* Work to complete
Copy out precisely the line that holds "- | | 35,320 | | - |" and all the lines following it in the data, up to and including the last one, and no others.

* Provided records
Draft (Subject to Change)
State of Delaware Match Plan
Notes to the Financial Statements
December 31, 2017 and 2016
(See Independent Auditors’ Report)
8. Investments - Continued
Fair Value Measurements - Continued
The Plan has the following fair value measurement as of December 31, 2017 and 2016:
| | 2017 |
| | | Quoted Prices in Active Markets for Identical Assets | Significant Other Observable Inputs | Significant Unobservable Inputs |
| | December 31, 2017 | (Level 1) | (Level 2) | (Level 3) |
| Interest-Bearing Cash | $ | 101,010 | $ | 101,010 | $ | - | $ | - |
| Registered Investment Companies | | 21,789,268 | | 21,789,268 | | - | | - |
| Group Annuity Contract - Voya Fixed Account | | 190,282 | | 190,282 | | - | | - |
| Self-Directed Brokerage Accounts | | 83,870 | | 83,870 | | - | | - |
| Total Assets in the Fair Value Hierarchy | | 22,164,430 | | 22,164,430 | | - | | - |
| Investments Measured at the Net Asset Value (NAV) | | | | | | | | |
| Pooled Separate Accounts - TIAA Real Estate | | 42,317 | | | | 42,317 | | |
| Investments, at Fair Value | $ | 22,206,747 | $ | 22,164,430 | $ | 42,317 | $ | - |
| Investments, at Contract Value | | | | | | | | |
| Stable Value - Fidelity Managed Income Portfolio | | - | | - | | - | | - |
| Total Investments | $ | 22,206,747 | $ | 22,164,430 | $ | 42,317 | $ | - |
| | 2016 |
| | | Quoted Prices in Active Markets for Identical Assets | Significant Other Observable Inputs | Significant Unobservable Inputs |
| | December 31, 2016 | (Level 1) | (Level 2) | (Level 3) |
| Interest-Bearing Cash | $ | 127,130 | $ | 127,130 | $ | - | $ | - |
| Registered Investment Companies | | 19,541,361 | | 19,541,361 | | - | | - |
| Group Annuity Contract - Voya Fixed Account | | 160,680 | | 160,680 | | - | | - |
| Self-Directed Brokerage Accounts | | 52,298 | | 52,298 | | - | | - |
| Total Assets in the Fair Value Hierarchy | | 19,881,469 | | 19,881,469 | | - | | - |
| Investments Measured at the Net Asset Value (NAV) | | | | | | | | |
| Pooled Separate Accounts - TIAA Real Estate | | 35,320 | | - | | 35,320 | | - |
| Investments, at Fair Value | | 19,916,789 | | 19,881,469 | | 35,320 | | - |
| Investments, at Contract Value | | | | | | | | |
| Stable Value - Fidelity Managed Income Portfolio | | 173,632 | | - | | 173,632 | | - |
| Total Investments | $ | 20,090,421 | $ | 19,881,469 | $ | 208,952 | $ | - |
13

* The answer
| Pooled Separate Accounts - TIAA Real Estate | | 35,320 | | - | | 35,320 | | - |
| Investments, at Fair Value | | 19,916,789 | | 19,881,469 | | 35,320 | | - |
| Investments, at Contract Value | | | | | | | | |
| Stable Value - Fidelity Managed Income Portfolio | | 173,632 | | - | | 173,632 | | - |
| Total Investments | $ | 20,090,421 | $ | 19,881,469 | $ | 208,952 | $ | - |
13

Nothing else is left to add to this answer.